Monsieur Leconte, l'exemple du Liban est souvent cité. C'est plutôt un contre-exemple : à force de recevoir une quantité incroyable de migrants, il est au bord de l'implosion. La Turquie est un pays majeur, qui accueille environ deux millions de réfugiés sur son sol. J'ai été atterré d'apprendre qu'au moment même où le secrétaire général des Nations unies, Ban Ki-moon, prônait la générosité envers les migrants à la tribune de l'ONU, le programme alimentaire mondial (PAM) diminuait de 90 % son financement aux camps turcs ! Il y a un défaut de cohérence.
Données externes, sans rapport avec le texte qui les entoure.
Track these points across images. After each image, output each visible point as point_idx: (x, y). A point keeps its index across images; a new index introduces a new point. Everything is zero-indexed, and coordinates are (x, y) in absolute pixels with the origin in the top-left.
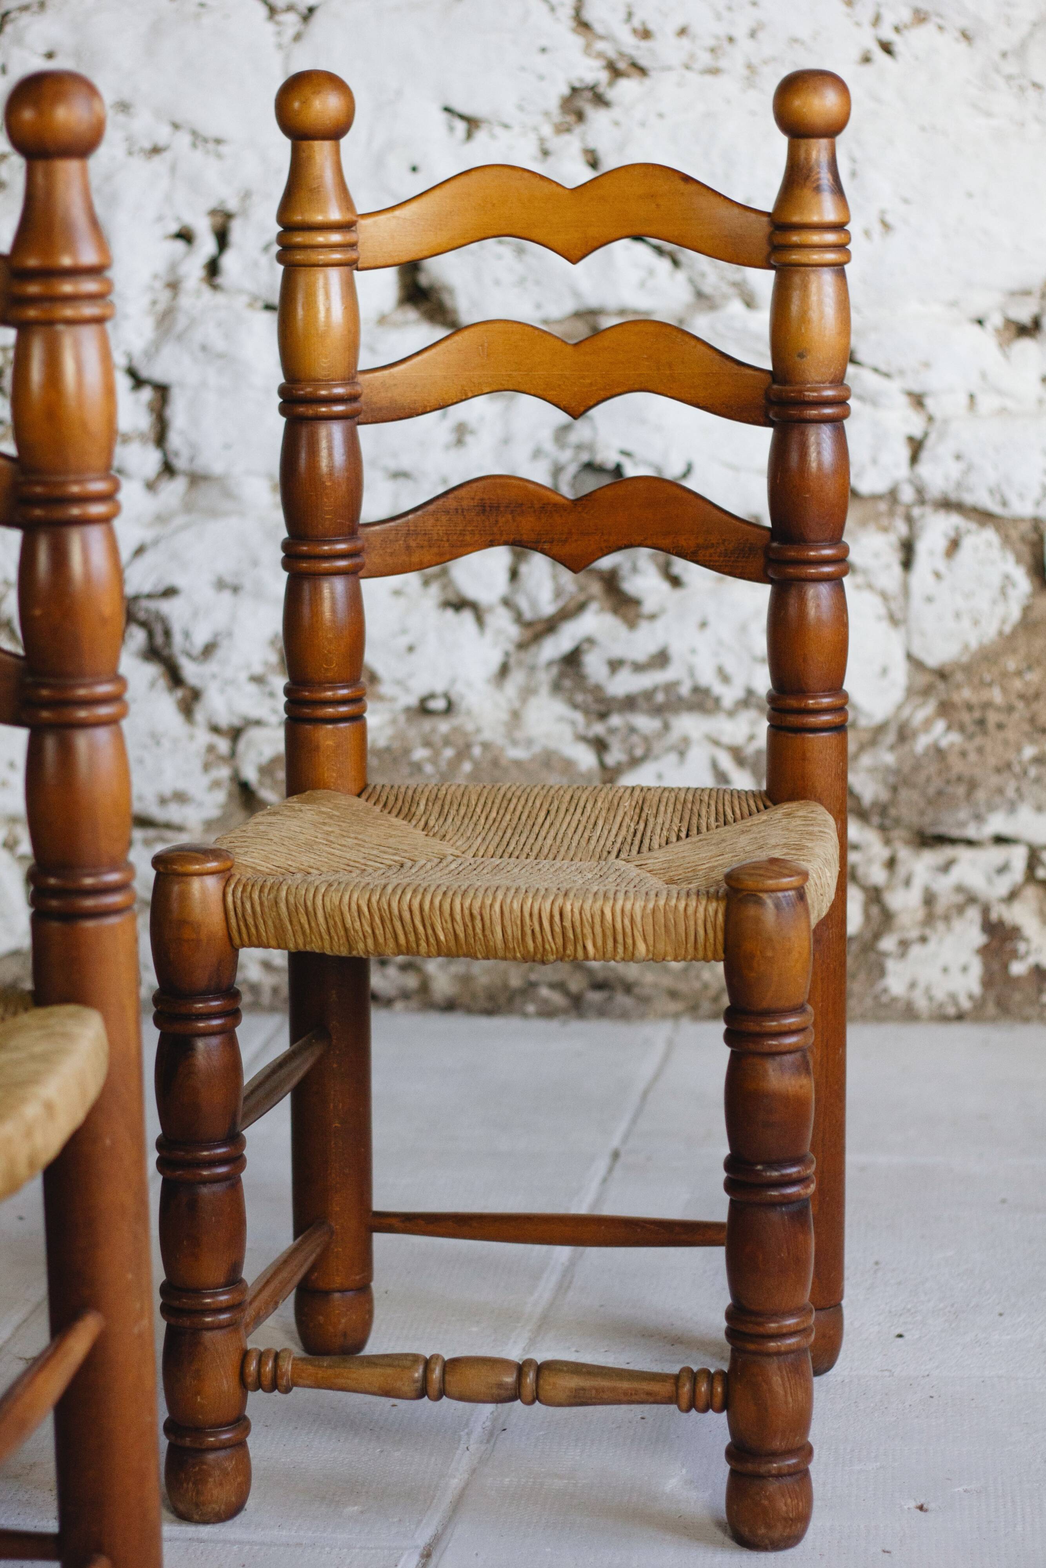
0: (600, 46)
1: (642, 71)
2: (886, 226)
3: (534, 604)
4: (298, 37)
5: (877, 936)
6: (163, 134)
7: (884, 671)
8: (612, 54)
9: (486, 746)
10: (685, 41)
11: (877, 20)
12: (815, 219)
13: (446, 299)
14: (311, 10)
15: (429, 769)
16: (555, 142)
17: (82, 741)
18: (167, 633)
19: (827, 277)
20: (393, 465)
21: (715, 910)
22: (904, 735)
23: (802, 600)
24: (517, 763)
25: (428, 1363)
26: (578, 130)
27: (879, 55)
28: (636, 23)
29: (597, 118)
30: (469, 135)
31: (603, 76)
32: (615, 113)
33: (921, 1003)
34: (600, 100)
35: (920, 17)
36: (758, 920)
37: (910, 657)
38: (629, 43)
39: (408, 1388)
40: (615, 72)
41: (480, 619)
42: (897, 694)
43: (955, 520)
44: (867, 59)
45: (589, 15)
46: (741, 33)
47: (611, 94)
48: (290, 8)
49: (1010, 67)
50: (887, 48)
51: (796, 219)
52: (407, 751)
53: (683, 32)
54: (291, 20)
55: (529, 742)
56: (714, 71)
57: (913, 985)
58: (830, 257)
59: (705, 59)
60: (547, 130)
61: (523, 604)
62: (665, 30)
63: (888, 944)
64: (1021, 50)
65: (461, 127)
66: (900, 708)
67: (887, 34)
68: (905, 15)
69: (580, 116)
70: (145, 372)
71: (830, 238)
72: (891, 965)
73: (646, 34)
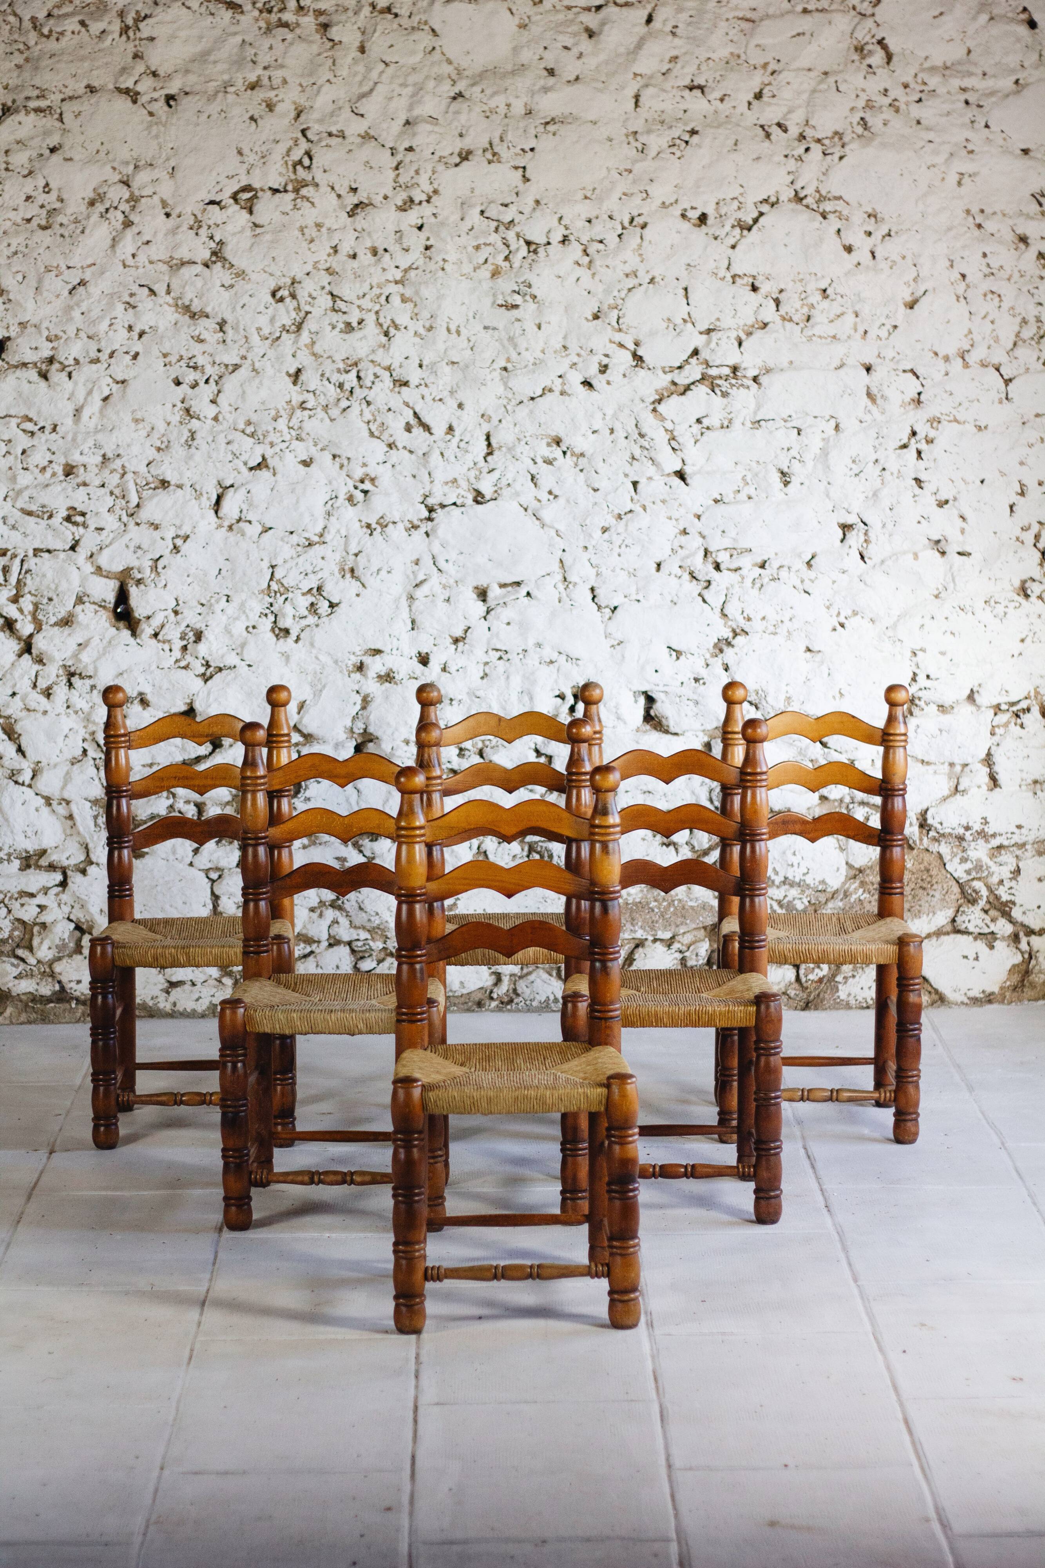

La première nécessité, si l'on veut stabiliser les camps de réfugiés, est d'y assurer des conditions décentes, ce qui n'est pas possible avec une telle diminution du financement du PAM.
Beaucoup de réfugiés viennent de Syrie, qui est un pays en guerre, mais nous enregistrons aussi beaucoup de gens venus d'Irak, du Pakistan, d'Afghanistan, des zones certes déstabilisées mais où leur vie n'est peut-être pas en danger. Les réfugiés qui fuient la Syrie craignent pour leur vie. Ils passent ensuite par la Turquie, puis par la Grèce, par la Macédoine, la Serbie. Tous ces pays sont sûrs. Ils ne fuient plus les persécutions mais poursuivent un autre objectif. À quel moment un réfugié politique devient-il un migrant économique ? Ils estiment qu'en Allemagne ou en Suède, les allocations ou les conditions sont très supérieures à ce que la Hongrie ou la Serbie peuvent leur offrir.
Le règlement de Dublin, que nous respectons, ne fonctionne pas concrètement. Le mois dernier, certains pays ont prétendu renvoyer 20 000 migrants en Hongrie. Nous les attendons toujours. Les personnes concernées, inscrites sur des listes, se sont égayées dans la nature au lieu de se présenter à la gare en Allemagne.
Vous évoquez les affiches en hongrois. Nous sommes en Hongrie. Croyez-vous vraiment que les migrants ne les comprennent pas ? Les téléphones sont équipés de logiciels de traduction, les passeurs sont là. Les migrants ont parfaitement compris le message.
Lorsqu'un migrant se présente à la frontière hongroise, on l'enregistre en lui demandant de décliner son identité, en prenant sa photo ainsi que ses empreintes digitales pour la base de données Eurodac. Ensuite, le migrant doit dire s'il dépose une demande d'asile, ce qu'ils font tous, sous peine d'être renvoyés à la frontière. Aucun migrant ne souhaitant rester en Hongrie et les centres d'accueil étant ouverts, il disparaît avant même que sa demande ne commence à être instruite. Si nous accordons très peu de demandes d'asile, c'est que les intéressés ne sont plus là : 95 % des dossiers sont clos pour cause de disparition de l'intéressé, qui est peut-être déjà dans un camion frigorifique à la frontière autrichienne.
La courbe du nombre de migrants du 1er septembre au 15 octobre montre une montée en régime, jusqu'à 10 000 personnes par jour, juste avant l'érection de la clôture. Puis leur nombre a été très bas pendant trois jours, le temps pour les passeurs de réfléchir à un nouveau circuit, par la Croatie. Il a repris ensuite, à un rythme de 7 000 à 8 000 personnes par jour. Désormais, seules quelques dizaines de personnes par jour traversent la frontière avec la Serbie, par les points de passage officiels. La Croatie, en tant que membre de l'Union européenne - mais non de Schengen - est tenue d'enregistrer les réfugiés. Nous estimons qu'ils l'ont été et les installons dans des trains jusqu'à la frontière autrichienne, qu'ils franchissent à pied. Ils sont alors pris en charge par les Autrichiens et installés dans d'autres trains, pour Vienne ou Munich. Tout dépend de la bonne volonté des Autrichiens et des Allemands. Quand ils y mettront un coup d'arrêt, il faudra bien agir à la frontière croate...
Il est évident que le problème doit être traité à la source. Les images choquantes sont savamment choisies par une certaine presse. On pourrait en trouver de tout aussi choquantes à Calais ou en Allemagne, où l'on met le feu à des centres d'hébergement.... C'est hélas inévitable.